Today’s BACK STORY from the New York Times:
When Pope Francis visits the U.S. next week for the first time, his itinerary will include stops in New York and Philadelphia, the birthplaces of the only Roman Catholic saints born in the 13 original American colonies or 50 states.
The first, Mother Elizabeth Ann Bayley Seton of New York, was canonized 40 years ago today by Pope Paul VI.
Mother Seton was born in 1774, two years before the signing of the Declaration of Independence.
She started the first Catholic girl’s school in the nation, in Emmitsburg, Md., and the first American congregation of religious sisters, the Sisters of Charity.

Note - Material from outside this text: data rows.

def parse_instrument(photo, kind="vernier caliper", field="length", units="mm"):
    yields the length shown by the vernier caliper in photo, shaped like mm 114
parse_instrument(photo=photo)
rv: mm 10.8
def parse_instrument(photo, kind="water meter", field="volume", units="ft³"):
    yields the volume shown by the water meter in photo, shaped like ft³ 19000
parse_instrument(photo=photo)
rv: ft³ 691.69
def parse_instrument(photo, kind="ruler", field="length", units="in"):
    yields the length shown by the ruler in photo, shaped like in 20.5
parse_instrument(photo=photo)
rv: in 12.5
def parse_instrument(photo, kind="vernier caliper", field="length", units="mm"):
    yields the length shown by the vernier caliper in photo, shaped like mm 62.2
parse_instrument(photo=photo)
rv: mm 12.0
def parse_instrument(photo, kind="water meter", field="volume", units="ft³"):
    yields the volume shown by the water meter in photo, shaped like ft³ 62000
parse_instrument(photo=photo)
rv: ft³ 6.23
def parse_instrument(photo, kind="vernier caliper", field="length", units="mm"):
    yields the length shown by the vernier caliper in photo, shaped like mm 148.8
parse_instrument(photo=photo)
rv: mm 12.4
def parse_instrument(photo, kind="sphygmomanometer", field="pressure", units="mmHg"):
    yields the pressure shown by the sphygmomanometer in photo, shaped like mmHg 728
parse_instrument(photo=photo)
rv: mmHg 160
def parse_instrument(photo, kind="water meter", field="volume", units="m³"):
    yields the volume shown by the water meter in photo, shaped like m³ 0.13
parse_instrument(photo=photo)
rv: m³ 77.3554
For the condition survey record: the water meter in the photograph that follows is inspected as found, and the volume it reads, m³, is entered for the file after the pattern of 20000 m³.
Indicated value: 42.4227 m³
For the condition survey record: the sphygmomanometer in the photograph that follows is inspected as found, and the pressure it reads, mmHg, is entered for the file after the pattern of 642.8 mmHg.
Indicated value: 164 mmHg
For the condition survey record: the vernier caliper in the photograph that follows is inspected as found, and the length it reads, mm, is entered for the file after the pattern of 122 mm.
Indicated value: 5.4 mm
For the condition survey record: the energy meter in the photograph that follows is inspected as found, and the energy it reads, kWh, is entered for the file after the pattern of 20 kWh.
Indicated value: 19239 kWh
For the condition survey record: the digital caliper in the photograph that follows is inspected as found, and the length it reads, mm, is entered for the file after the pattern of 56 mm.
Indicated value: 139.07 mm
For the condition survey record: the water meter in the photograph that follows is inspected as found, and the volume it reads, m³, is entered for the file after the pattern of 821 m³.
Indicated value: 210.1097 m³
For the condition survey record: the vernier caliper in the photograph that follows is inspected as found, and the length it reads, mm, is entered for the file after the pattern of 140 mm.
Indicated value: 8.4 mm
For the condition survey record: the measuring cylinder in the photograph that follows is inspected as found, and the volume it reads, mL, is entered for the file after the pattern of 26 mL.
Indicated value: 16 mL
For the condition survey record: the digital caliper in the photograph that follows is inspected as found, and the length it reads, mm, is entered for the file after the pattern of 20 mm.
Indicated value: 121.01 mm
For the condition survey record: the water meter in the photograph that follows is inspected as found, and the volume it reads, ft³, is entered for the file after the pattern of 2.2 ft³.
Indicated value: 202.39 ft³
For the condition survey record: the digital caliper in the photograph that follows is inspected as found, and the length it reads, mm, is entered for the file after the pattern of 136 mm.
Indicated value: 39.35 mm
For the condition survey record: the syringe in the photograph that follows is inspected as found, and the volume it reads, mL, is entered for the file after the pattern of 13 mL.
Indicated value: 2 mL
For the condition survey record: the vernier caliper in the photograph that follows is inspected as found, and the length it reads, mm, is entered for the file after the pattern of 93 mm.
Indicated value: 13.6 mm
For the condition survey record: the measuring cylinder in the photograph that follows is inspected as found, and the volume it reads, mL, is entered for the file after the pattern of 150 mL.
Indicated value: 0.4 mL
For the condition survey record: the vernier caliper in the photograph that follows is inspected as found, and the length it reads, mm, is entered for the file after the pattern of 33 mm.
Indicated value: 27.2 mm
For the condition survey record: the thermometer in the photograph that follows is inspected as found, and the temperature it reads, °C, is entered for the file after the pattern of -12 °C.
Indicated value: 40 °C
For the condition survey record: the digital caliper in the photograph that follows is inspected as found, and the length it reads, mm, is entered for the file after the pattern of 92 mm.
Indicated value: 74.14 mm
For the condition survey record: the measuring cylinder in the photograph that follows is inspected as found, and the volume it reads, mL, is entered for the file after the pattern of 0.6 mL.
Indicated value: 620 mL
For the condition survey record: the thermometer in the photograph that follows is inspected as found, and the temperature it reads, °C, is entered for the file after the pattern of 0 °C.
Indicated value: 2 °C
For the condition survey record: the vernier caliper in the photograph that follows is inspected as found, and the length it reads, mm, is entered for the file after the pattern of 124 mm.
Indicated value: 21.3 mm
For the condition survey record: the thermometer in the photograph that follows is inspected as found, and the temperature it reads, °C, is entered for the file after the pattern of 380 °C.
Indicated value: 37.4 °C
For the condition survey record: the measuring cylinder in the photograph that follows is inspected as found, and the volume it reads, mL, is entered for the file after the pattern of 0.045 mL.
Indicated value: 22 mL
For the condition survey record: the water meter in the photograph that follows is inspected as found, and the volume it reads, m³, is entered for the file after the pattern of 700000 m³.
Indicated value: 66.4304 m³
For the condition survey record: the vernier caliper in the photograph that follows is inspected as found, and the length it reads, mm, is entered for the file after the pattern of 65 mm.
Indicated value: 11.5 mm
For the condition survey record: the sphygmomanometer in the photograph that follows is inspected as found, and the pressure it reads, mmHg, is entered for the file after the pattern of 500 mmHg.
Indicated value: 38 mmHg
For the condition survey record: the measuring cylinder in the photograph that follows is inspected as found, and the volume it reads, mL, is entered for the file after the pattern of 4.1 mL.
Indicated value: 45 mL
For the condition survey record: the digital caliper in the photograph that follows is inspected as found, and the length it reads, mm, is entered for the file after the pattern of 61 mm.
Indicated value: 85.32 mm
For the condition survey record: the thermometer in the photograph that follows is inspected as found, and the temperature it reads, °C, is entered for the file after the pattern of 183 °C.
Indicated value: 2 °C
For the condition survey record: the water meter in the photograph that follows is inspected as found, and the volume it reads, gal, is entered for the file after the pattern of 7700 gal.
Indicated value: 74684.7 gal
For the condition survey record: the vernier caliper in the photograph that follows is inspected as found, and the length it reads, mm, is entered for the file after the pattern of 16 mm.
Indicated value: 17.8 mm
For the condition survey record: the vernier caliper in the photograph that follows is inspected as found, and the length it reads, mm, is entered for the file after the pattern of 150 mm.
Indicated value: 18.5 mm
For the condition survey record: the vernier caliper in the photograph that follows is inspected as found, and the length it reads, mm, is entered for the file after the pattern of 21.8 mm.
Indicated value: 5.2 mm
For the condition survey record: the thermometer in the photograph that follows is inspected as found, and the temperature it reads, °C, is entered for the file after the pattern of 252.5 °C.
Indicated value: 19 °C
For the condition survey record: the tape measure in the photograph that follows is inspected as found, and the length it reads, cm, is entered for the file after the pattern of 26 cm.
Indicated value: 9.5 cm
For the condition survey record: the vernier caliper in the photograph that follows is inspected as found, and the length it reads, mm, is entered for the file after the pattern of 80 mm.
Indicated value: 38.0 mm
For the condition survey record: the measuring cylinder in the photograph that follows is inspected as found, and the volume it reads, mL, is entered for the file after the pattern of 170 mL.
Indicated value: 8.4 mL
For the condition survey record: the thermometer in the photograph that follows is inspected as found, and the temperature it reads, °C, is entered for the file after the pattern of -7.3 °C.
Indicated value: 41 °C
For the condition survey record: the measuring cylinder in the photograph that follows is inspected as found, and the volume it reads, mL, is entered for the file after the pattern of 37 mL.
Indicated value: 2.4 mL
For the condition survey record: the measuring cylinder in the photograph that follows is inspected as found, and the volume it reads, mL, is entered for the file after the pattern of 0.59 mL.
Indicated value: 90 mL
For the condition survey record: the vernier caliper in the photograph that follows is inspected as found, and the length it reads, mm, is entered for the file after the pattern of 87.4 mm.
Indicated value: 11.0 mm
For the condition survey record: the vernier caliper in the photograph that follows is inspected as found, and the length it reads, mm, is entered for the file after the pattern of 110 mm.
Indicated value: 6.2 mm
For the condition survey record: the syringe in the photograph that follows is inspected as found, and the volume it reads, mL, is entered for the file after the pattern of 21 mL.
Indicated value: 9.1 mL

Mother Katharine Drexel, a Philadelphia nun who spent her life and her share of a family fortune on the network of schools for Native Americans and blacks that she started, is the first saint who was an American citizen from birth.
Mother Drexel died in 1955, and Pope John Paul II declared her a saint in 2000 — speedy, by modern church standards.
In his nearly 27-year papacy, John Paul II signed off on more canonizations (482) than all of his modern predecessors combined.
And if Catholicism is all it’s supposed to be we must hope there are a lot more who could be ‘signed off’.